Sebenarnya sudah menjadi rahasia umum bahwa dunia pariwisata ujung-ujungnya akan berkaitan dengan dunia malam atau sejenisnya. Setiap lokasi wisata yang terkenal dan maju umumnya juga memiliki wisata seks yang maju pula. Misalnya saja negara tetangga kita Thailand yang sangat maju dalam pariwisata. Disana wisata seks diolah dan digarap sedemikian rupa sehingga menarik minat turis asing untuk berdatangan. Seks menjadi hal yang umum di negara itu. Tetapi ekses negatifnya adalah penyebaran dan penularan HIV/AIDS juga berkembang pesat juga disana.

Sebagai orang yang pernah sedikit mengenyam ilmu dan berkecimpung di dunia pariwisata, saya tahu betul dilema-dilema dalam memajukan pariwisata di negara kita. Salah satunya adalah seperti hal diatas. Yang mungkin tidak pernah dipikirkan banyak orang adalah mengapa kita tidak mencari terobosan atau inovasi baru yang lebih fresh dan khas daripada melulu mengutak-atik seks sebagai sebuah komoditi wisata. Misalnya saja menggagas wisata buku atau wisata cyber yang banyak menggeliat di kota ini. Bukankah lebih baik kita menciptakan trend daripada mengekor trend? Siapa tahu hasilnya malah lebih menjanjikan…

Lepas dari itu semua, biarlah orang-orang pintar dan berkompeten yang berwacana di publik dan memikirkannya. Sebagai orang biasa, kita hanya bisa melihat dan mungkin sedikit mengkritisinya seperti ini saja. Biarlah Sarkem tetap dengan dunianya, melepaskan syair-syair malam diantara masyarakat Jogja yang sedang berubah. Yang penting sekarang ini seperti alunan lagu Kla Project...NIKMATI BERSAMA SUASANA JOGJA dengan segala warna-warninya.

Jogjakarta, 13 Desember 2007

4 komentar:

Mira Maulia mengatakan...

Lho, aku baru tau Sarkem tempat gituan... Pasar kembang, tapi jarang liat jualan kembang...

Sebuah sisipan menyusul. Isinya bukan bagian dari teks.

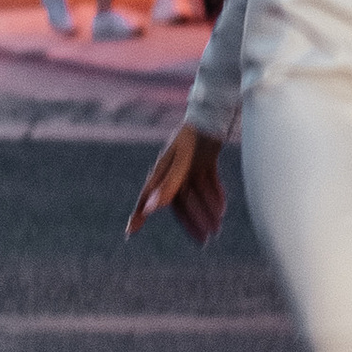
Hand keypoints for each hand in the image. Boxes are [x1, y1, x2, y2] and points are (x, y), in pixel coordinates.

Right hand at [128, 123, 226, 244]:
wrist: (214, 111)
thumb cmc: (193, 135)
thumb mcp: (181, 161)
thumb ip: (168, 185)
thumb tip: (150, 208)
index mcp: (163, 170)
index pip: (147, 197)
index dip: (138, 214)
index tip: (129, 232)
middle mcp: (173, 169)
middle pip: (179, 202)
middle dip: (192, 221)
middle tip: (204, 240)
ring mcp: (189, 165)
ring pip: (196, 194)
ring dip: (207, 210)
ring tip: (218, 226)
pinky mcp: (204, 160)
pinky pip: (207, 183)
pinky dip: (214, 194)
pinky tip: (222, 207)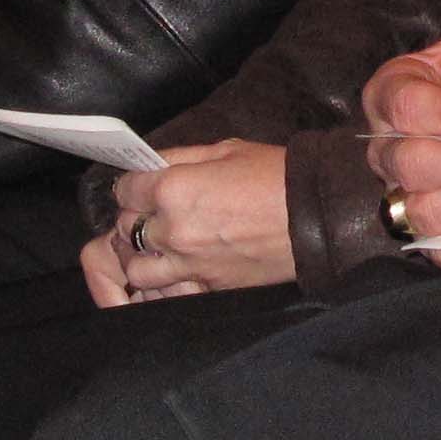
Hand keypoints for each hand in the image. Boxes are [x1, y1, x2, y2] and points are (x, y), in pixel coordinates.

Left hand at [93, 141, 294, 302]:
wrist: (316, 217)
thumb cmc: (276, 177)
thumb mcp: (226, 151)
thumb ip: (181, 159)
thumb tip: (152, 165)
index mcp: (173, 189)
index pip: (124, 190)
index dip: (131, 185)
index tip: (140, 185)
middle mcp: (173, 230)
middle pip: (126, 228)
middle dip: (135, 217)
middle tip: (151, 211)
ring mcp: (189, 264)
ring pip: (136, 268)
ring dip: (143, 255)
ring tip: (160, 244)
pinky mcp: (208, 286)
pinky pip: (168, 288)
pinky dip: (167, 278)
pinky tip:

By the way, as people in general, apa kita ga boleh ikut andil dlm memajukan wisata? Kalo cuma melihat & mengkritisi rasana pasti gemes sekali kan ya...
But, I do agree that being a trendsetter could be better than just follow the others. Tapi sekali lagi, yg namanya trend baru, kadang ga bisa diterima begitu aja sm masyarakat. Semakin fresh idenya, mungkin semakin banyak kontroversinya. But if we dare to take the risks, why not?
;)

Anyway, blognya bagus deh, Mbah...
I heart it banget deh.
Salam kenal ya... :)
Maaf, tiba2 ngoceh disini... Hehehe...



Best regards from me...

Anonim mengatakan...

asyik juga dijadikan wisata seks. bisa nambah income daerah...hehe

ech0L mengatakan...

waaaaaaaawww..

di cirebon ada gak yaaa? ? ?

bikin donk. . . .hwakakakakakak

BUJANGAN mengatakan...

Kayak nya di segala tempat ada yang kaya gitu deh ,
di tempat ku juga ada,
tepatnya di Ciregol kutamendala tonjong brebes.
Disitu pusat warung remang remang eemang tempat nya kecil dan jauh dari pemukiman desa.